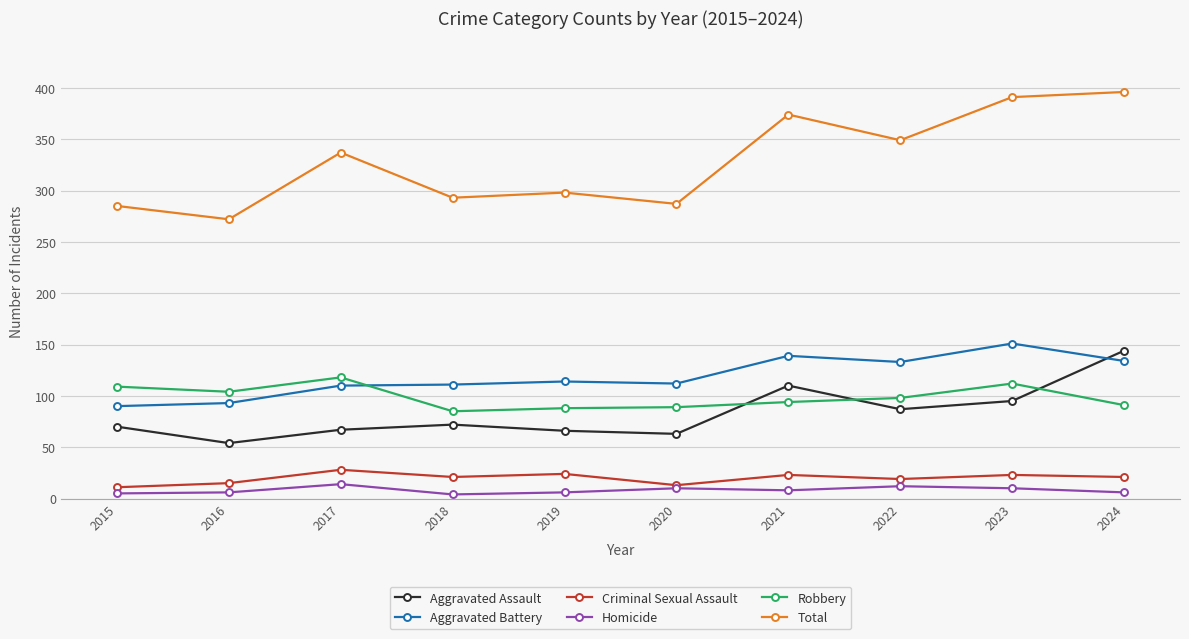

Which series has the largest range (max minus min)?

Total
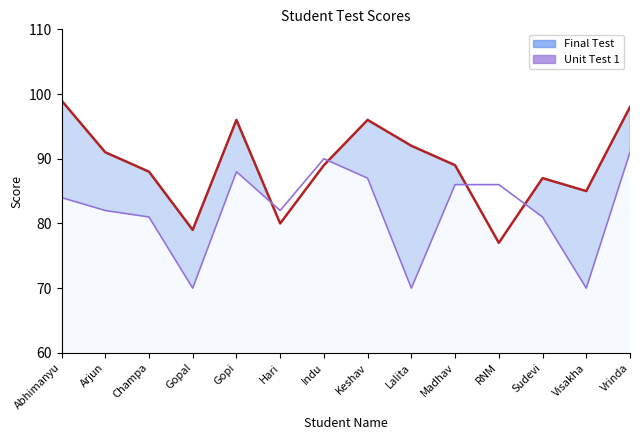

How many interior local valleys does the Final Test series have?

4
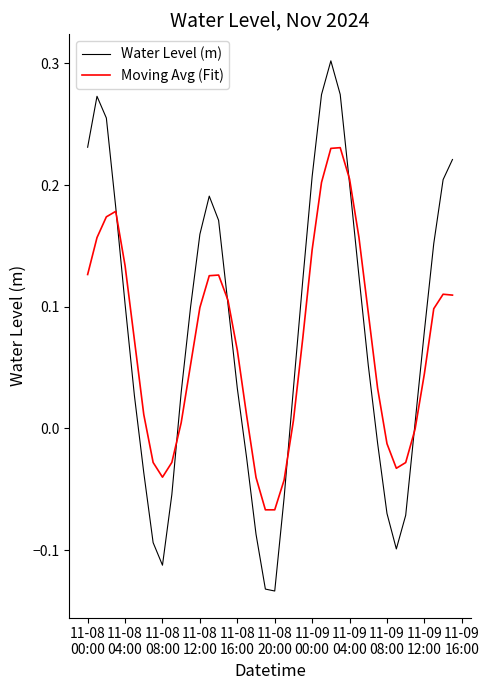

Which series has the largest total across all categories?

Water Level (m)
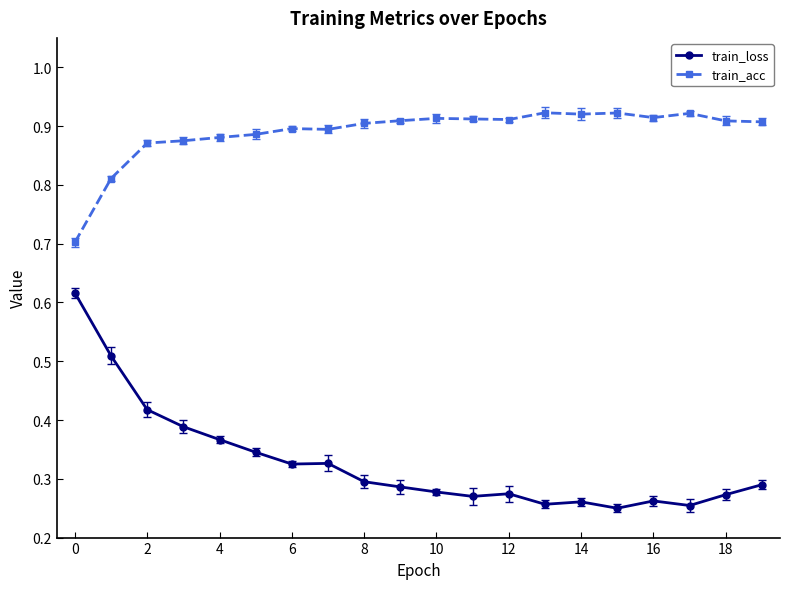

True or false: train_acc has more than 0 points higher than both neighbors.

True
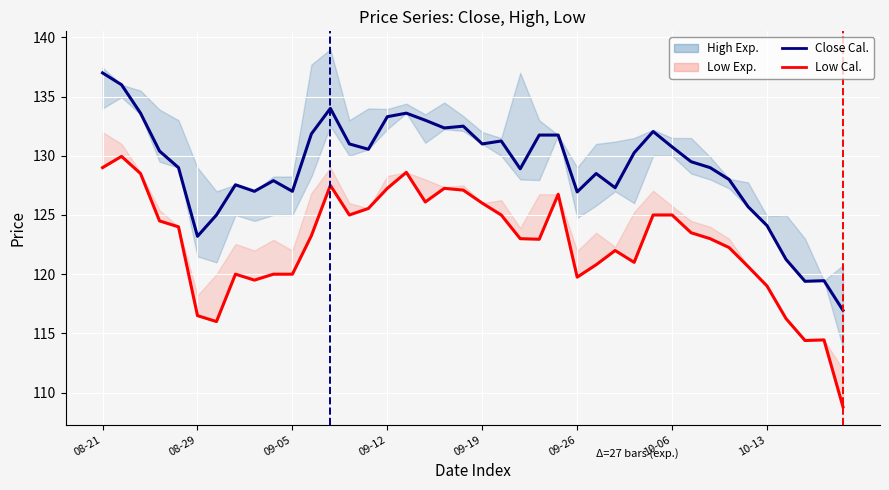

How many values in the Low Cal. series exceed 123?

20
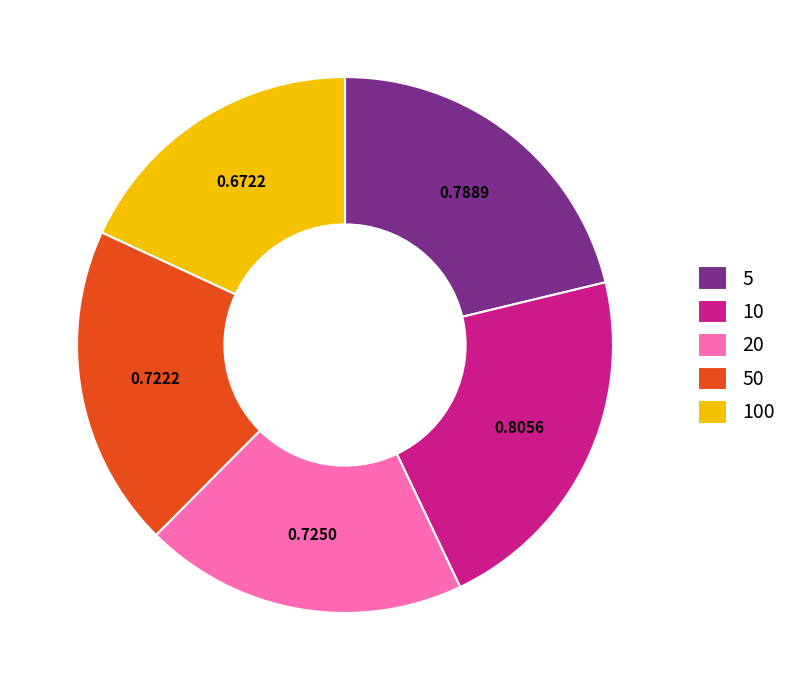

The 50 slice represents 19% of the pie. True or false?

True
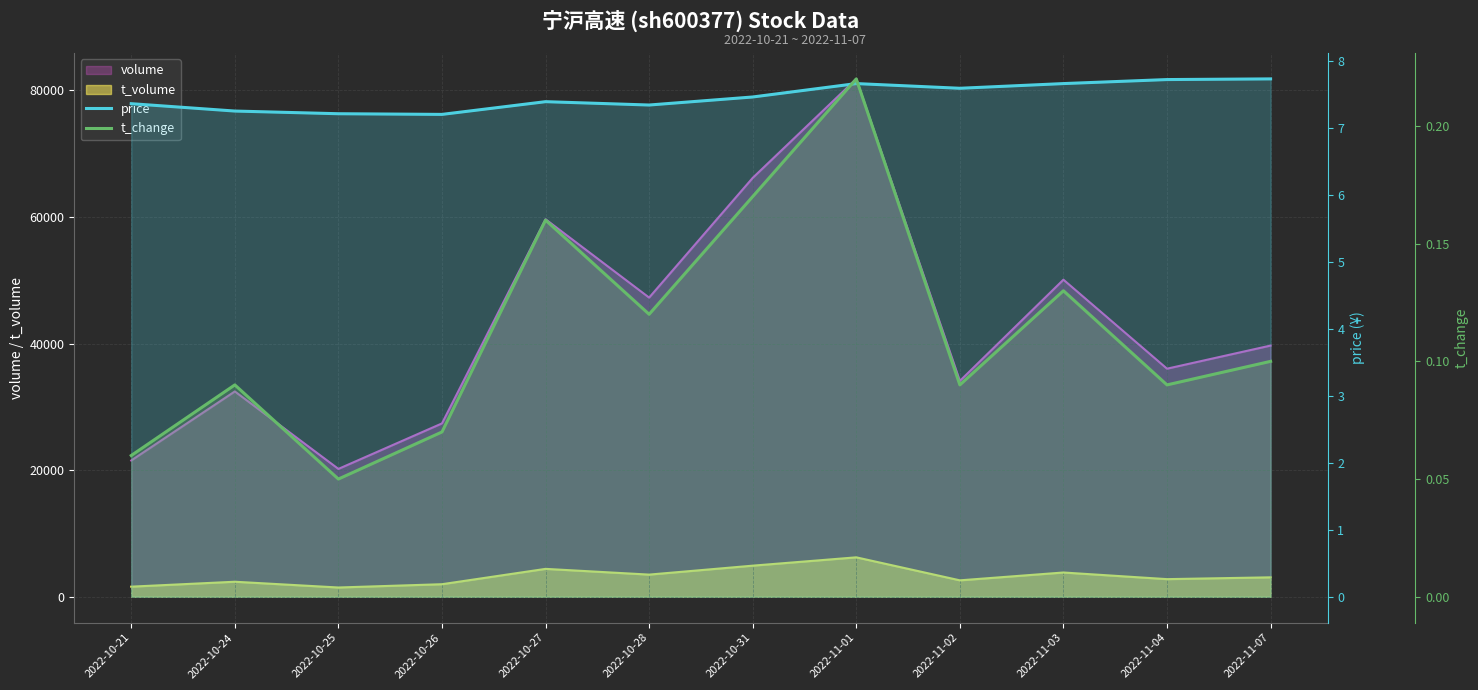

In price, how many points are lower than both neighbors (excluding endpoints)?

3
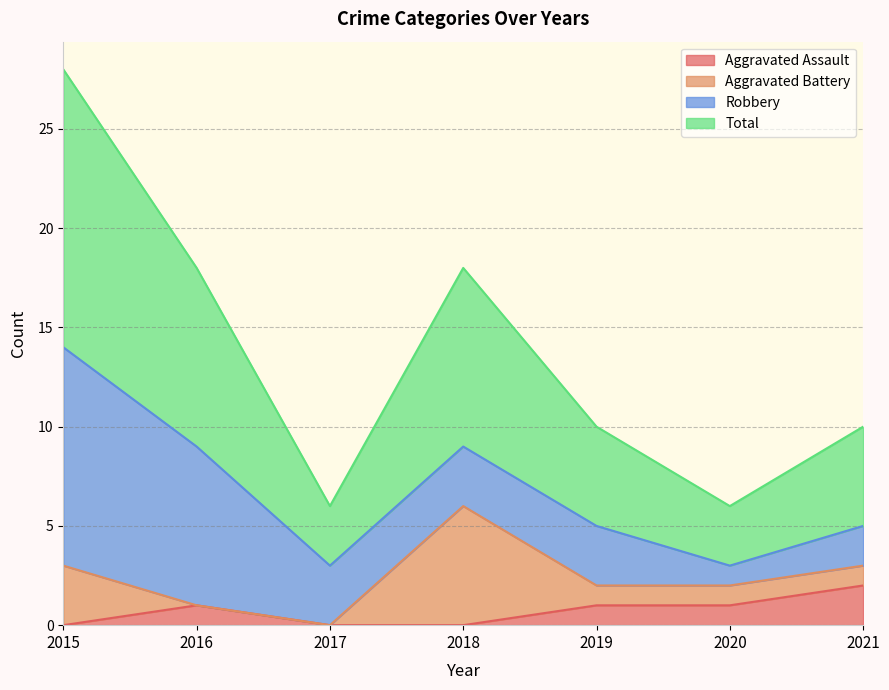

List the labels in order of Total value, smallest first.

2017, 2020, 2019, 2021, 2016, 2018, 2015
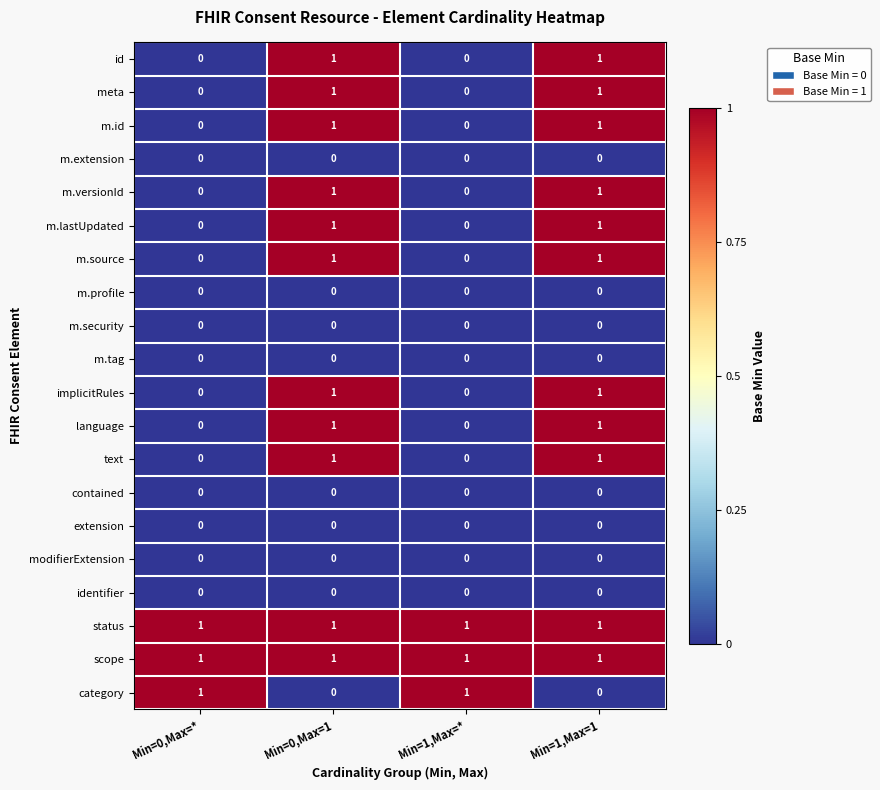

What is the total value across all series at Min=0,Max=1?

11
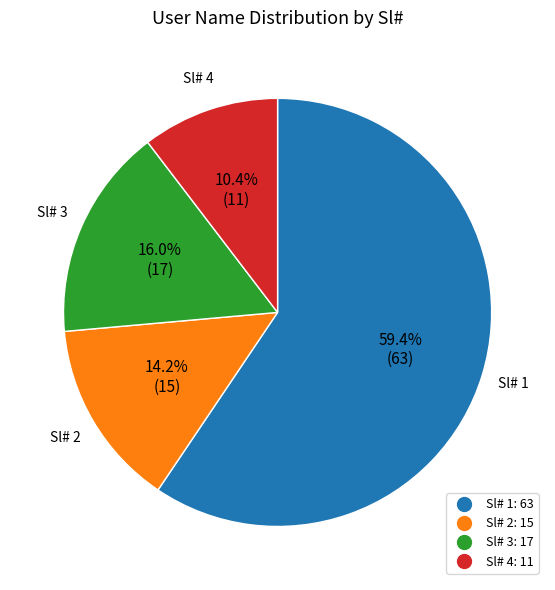

Is there a majority slice in this chart?

Yes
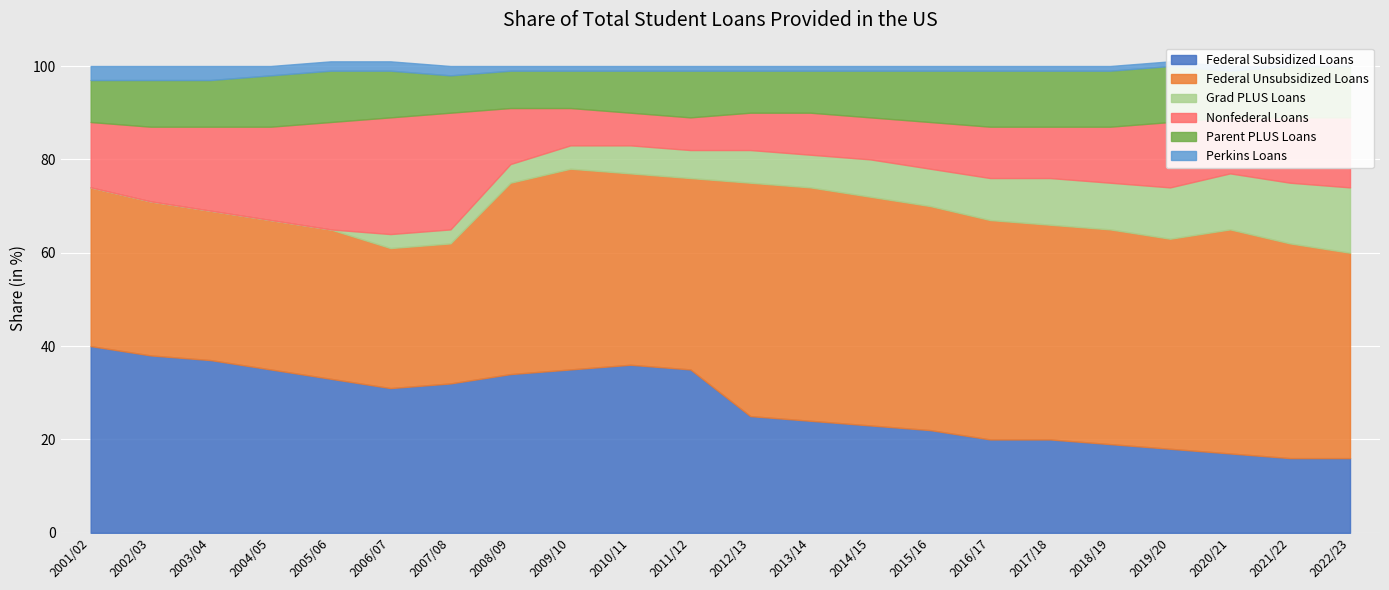

Which category has the lowest value in the Grad PLUS Loans series?

2001/02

------

- _WORK ITEM_: Could you copy out every item above word for word, leaving out the pictures?

- _RESULT OF THE TASK_:
Which series has the largest range (max minus min)?

Total

How many interior local valleys does the Final Test series have?

4

Which series has the largest total across all categories?

Water Level (m)

True or false: train_acc has more than 0 points higher than both neighbors.

True

How many values in the Low Cal. series exceed 123?

20

The 50 slice represents 19% of the pie. True or false?

True

In price, how many points are lower than both neighbors (excluding endpoints)?

3

List the labels in order of Total value, smallest first.

2017, 2020, 2019, 2021, 2016, 2018, 2015

What is the total value across all series at Min=0,Max=1?

11

Is there a majority slice in this chart?

Yes

Which category has the lowest value in the Grad PLUS Loans series?

2001/02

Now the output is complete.